John Carlton explains how to trash the competition without sinking to their level. Most people just put down the competition…John shows how to do it and elevate your own image at the same time.
Going into another virgin territory, like golf for example, it wasn’t necessary to be contrarian, although, in almost every ad I have written for golf I have taken a swipe at PGA pros. PGA pros, meaning those guys at every country club around the country who teach lessons.
Audience: I am confused about how you guys say not to criticize the competition…
John: You gotta be careful about it.
Audience: I do in my copy (unintelligible)
John: You have to be careful when it is a common thing to say. Anybody shop for a car recently? Anybody have a salesman say “oh, you own a Chevy? Chevy is a fine automobile! No. You say “oh, Chevy, yeah, I’d never buy a Chevy”. That is what you usually get. In most businesses, people trash the competition out of hand. It becomes meaningless.
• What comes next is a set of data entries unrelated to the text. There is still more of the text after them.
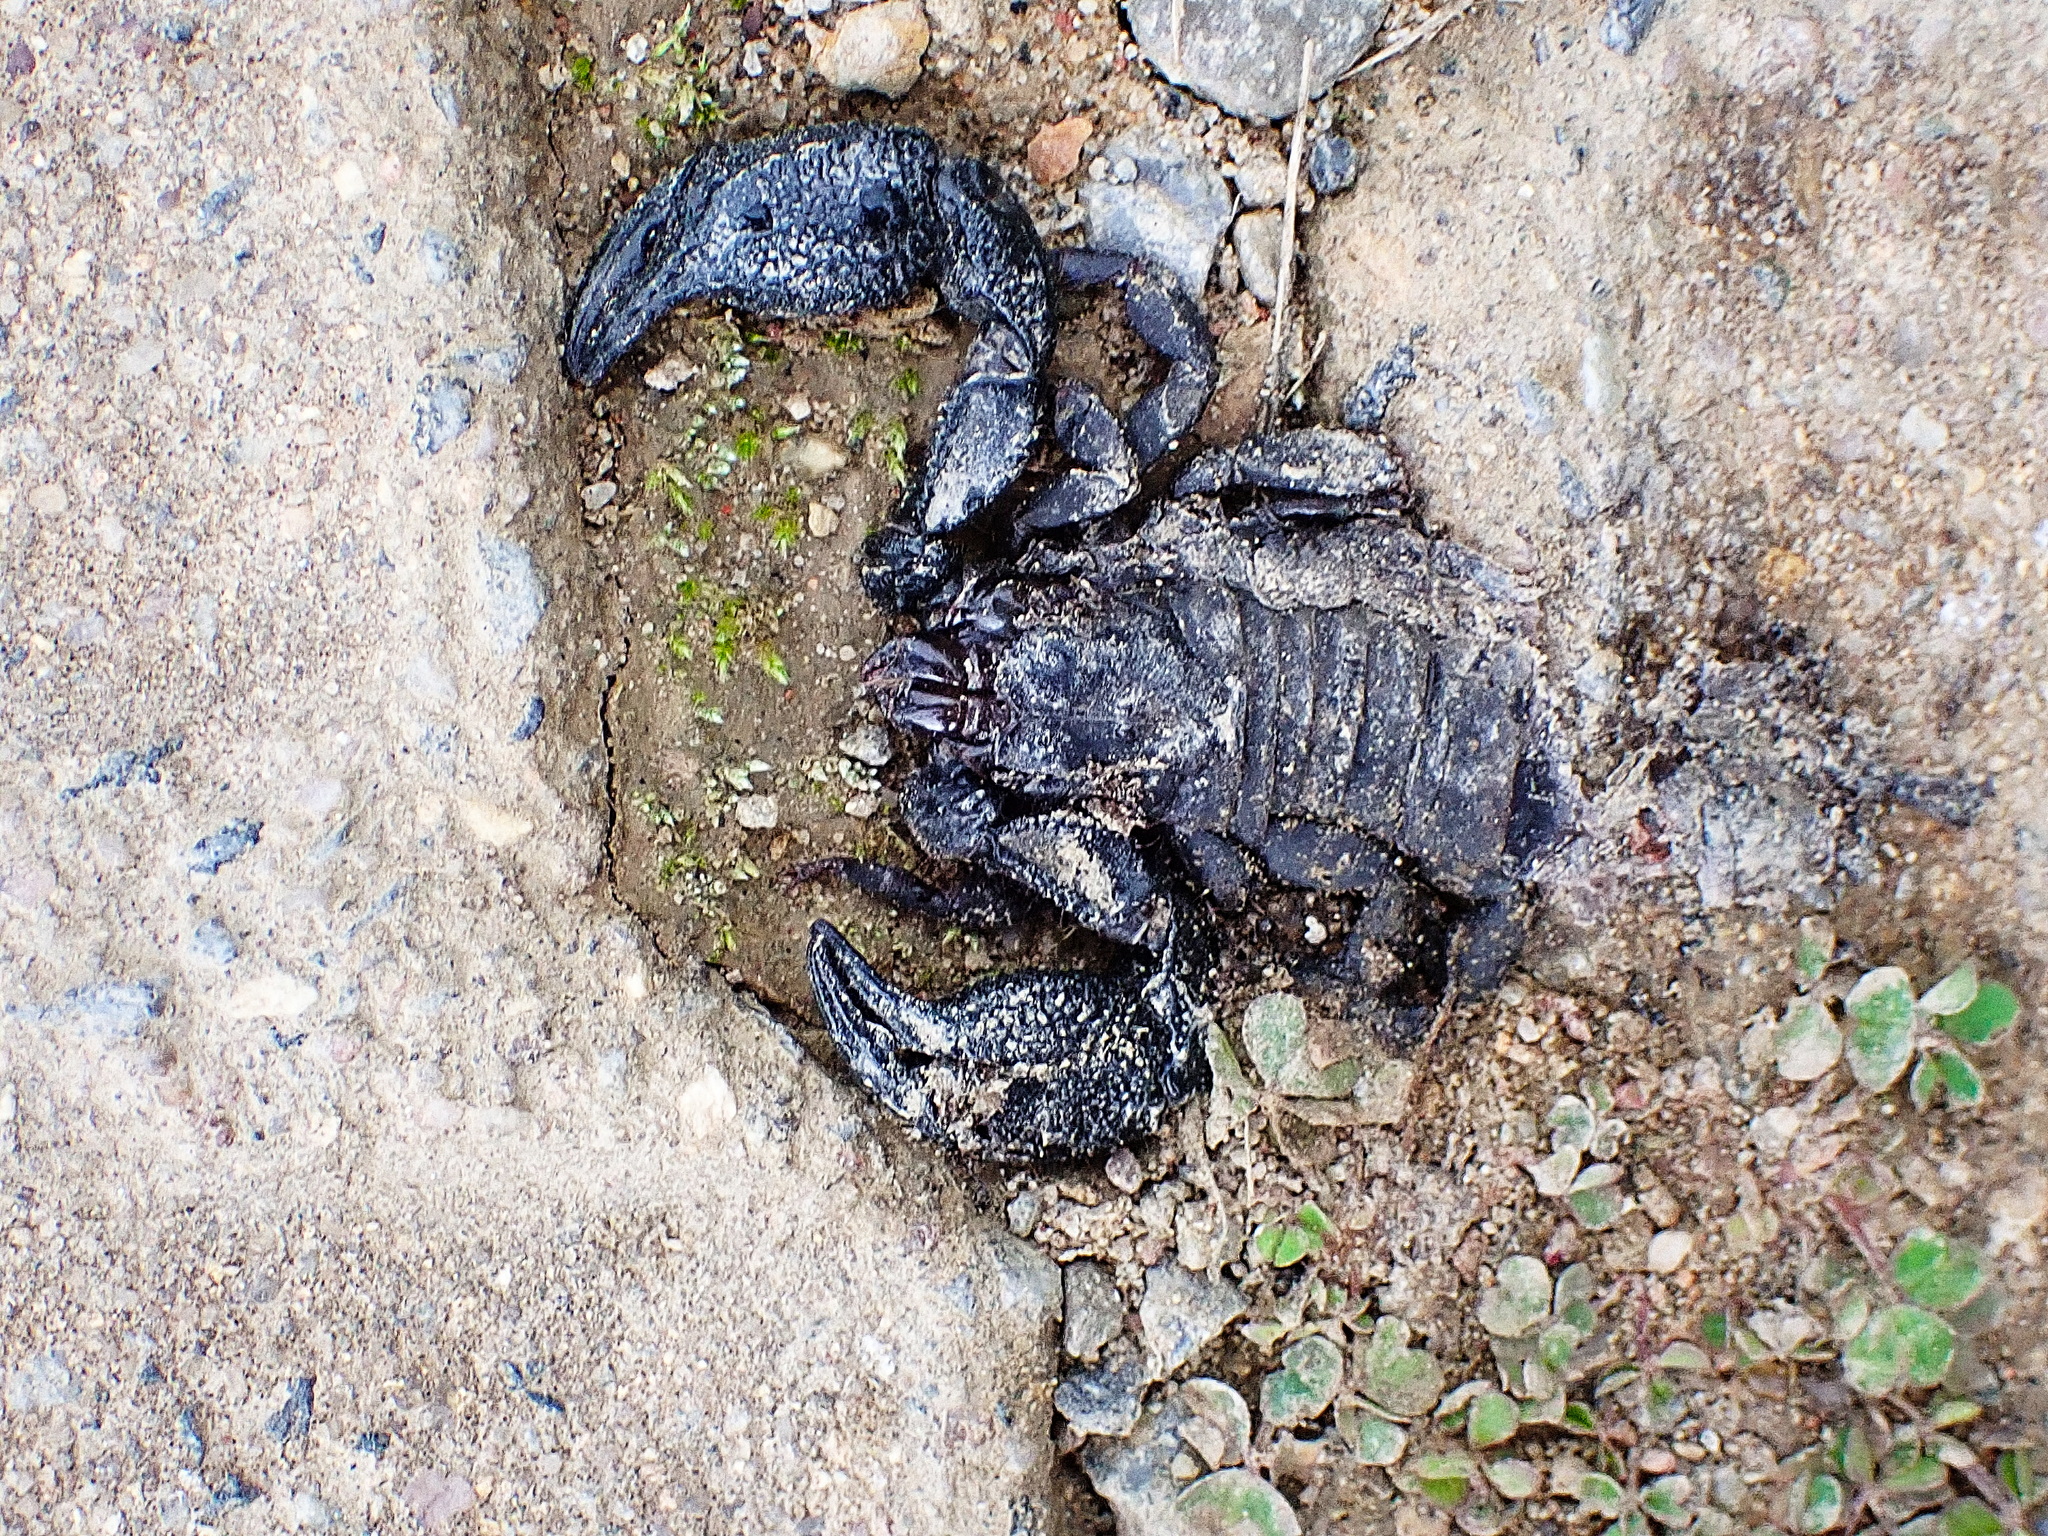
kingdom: Animalia
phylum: Arthropoda
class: Arachnida
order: Scorpiones
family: Hormuridae
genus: Opisthacanthus
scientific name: Opisthacanthus capensis
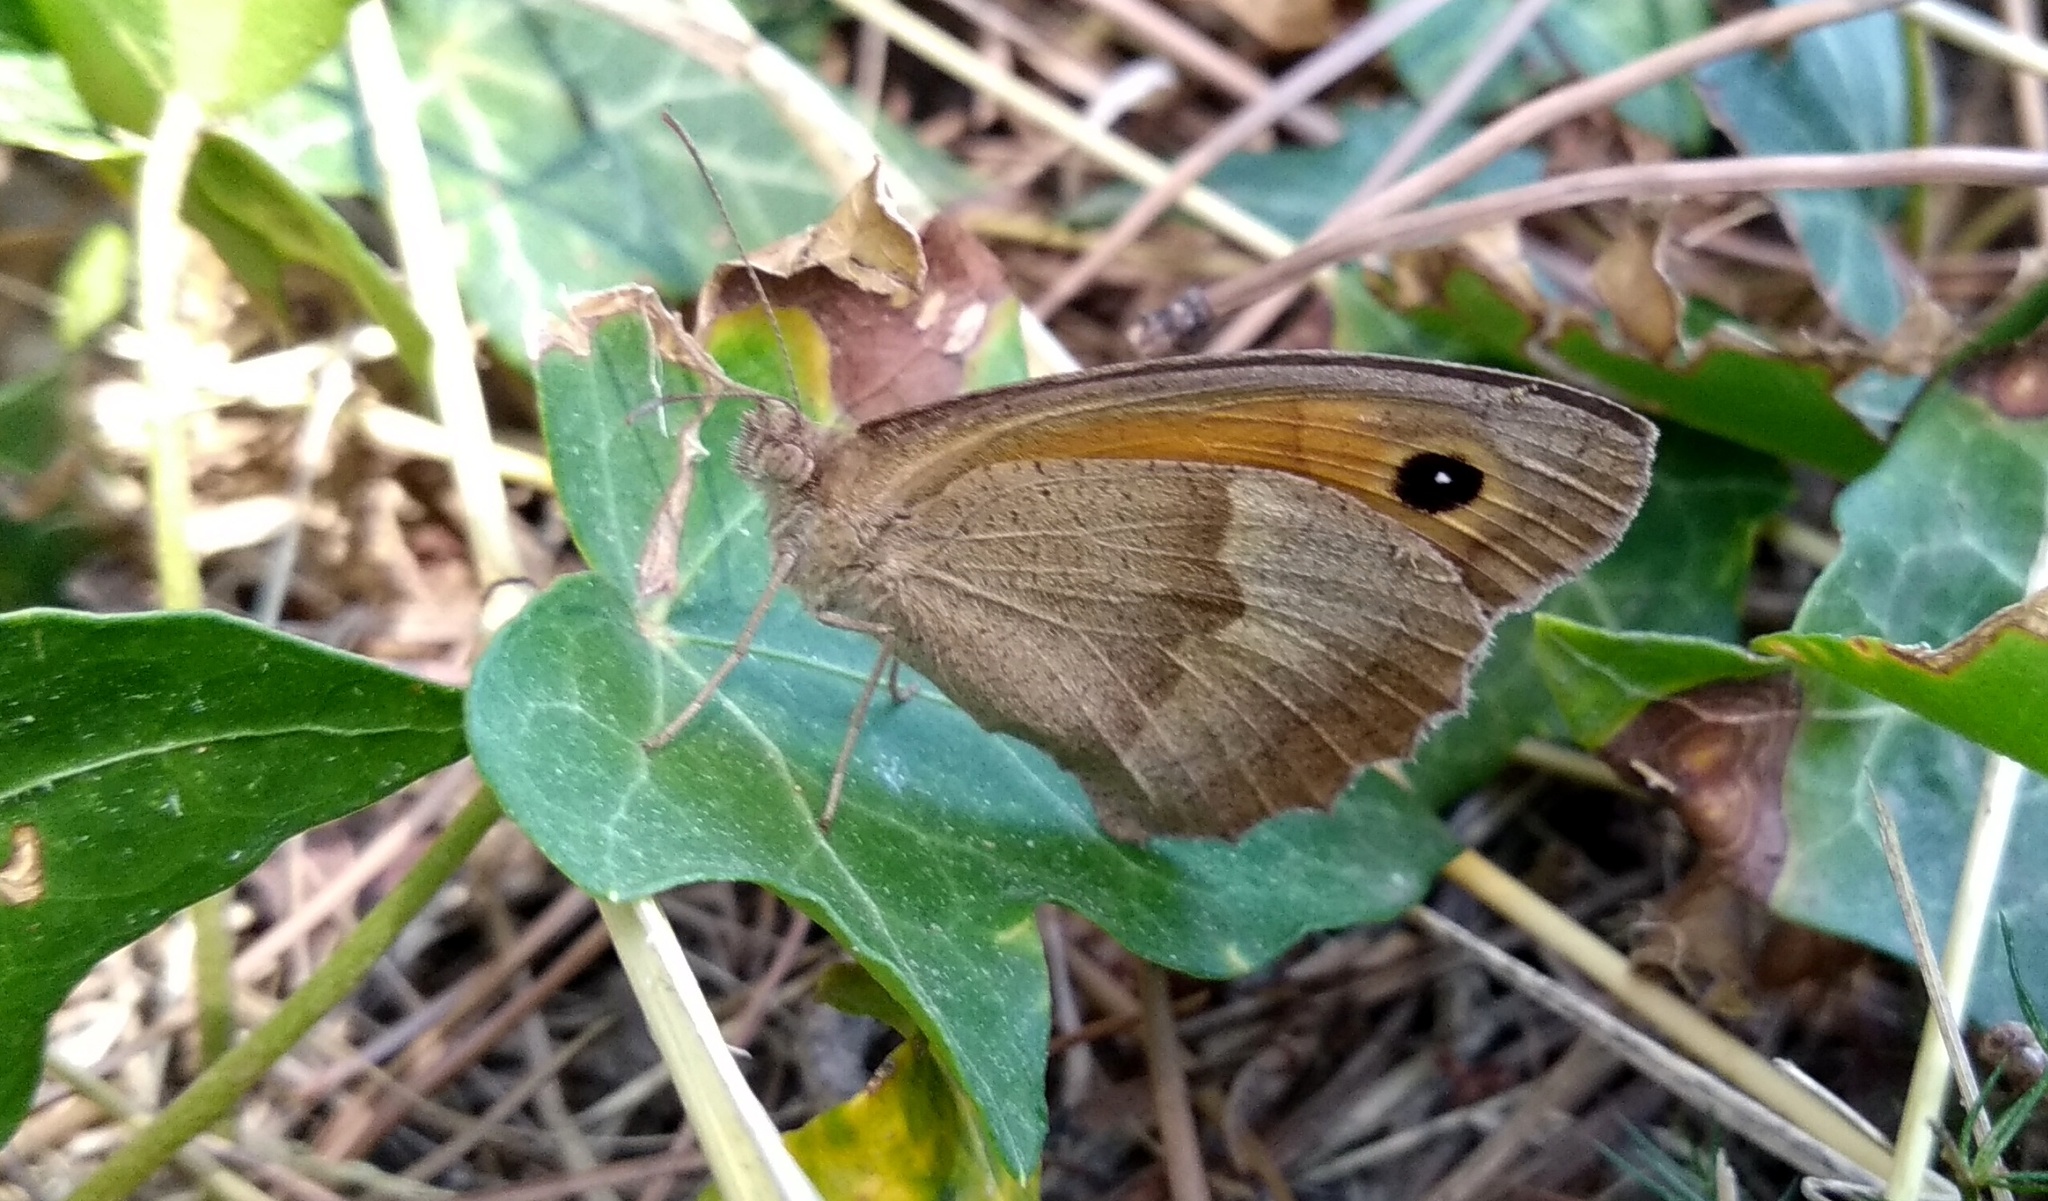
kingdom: Animalia
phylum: Arthropoda
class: Insecta
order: Lepidoptera
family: Nymphalidae
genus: Maniola
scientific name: Maniola jurtina
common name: Meadow brown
They don’t give a reason why, except a general “It’s not worth it” or “they’ll rip you off”. It’s part of your USP. You’re positioning yourself against them. So, rather than saying “those guys don’t know what they’re talking about”, “they’re bad”, “they’ll hurt you”, the best way to say it is “Well, you know, you could spend your money there, and those guys have been in business a long time”…kind of a back-handed compliment, don’t actually trash them… “However, if you’re looking for x, x and x, I should point out to you that we have 24-hour service lines open and those guys are only open from 9 to 5. Maybe that serves you well, but if something happens to you at 10:00 at night you’re not going to get anybody over there, and that’s part of our main thing.” So you play up your strengths, positioned against what you perceive as their weaknesses.